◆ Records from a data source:
[Start of Attachment]
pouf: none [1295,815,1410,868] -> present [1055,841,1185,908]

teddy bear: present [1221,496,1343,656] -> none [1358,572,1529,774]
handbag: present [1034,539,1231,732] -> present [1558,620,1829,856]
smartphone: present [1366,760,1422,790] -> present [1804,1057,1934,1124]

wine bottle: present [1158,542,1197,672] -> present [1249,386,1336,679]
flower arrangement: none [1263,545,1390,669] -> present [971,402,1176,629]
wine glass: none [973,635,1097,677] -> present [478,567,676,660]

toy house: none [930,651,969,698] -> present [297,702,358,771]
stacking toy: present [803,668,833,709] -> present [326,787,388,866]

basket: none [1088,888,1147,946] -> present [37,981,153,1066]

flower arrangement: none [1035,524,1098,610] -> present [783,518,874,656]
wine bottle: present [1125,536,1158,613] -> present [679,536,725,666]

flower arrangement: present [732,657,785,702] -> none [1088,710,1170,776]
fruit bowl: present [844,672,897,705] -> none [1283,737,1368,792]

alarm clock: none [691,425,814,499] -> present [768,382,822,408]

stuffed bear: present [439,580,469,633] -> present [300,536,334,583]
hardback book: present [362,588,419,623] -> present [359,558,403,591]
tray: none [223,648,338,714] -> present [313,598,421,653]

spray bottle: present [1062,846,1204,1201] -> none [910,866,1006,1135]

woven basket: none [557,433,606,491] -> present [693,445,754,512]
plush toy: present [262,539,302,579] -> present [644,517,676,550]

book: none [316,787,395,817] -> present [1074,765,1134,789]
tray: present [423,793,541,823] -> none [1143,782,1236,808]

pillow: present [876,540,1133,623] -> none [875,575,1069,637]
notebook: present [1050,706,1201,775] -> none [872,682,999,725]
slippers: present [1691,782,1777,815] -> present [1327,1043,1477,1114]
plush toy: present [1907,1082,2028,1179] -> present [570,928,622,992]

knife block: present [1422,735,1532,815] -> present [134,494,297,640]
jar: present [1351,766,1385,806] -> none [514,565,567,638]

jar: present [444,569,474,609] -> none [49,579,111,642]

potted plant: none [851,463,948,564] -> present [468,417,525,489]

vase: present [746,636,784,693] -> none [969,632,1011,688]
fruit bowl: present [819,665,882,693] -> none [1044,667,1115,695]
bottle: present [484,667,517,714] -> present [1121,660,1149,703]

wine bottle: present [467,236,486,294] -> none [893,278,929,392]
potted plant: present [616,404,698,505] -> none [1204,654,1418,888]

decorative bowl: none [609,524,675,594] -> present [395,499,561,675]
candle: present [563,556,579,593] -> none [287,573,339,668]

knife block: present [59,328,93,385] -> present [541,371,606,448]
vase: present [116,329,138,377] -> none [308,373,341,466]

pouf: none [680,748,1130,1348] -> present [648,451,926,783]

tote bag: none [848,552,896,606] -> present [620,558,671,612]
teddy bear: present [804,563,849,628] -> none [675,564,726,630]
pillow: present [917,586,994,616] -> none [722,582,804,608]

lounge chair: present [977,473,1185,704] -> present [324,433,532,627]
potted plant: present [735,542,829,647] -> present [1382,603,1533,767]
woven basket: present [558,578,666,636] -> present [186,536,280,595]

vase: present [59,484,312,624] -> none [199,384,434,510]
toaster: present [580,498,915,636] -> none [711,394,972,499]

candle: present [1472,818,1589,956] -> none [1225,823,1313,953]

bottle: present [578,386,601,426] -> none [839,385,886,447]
[End of Attachment]
◆ REQUIRED WORK:
From the entries above, give again exactly the lines running from the line with "teddy bear: present [1221,496,1343,656]" to the line with "flower arrangement: none [1263,545,1390,669]"; include both of those lines.

◆ SOLUTION FOR THIS PROBLEM:
teddy bear: present [1221,496,1343,656] -> none [1358,572,1529,774]
handbag: present [1034,539,1231,732] -> present [1558,620,1829,856]
smartphone: present [1366,760,1422,790] -> present [1804,1057,1934,1124]

wine bottle: present [1158,542,1197,672] -> present [1249,386,1336,679]
flower arrangement: none [1263,545,1390,669] -> present [971,402,1176,629]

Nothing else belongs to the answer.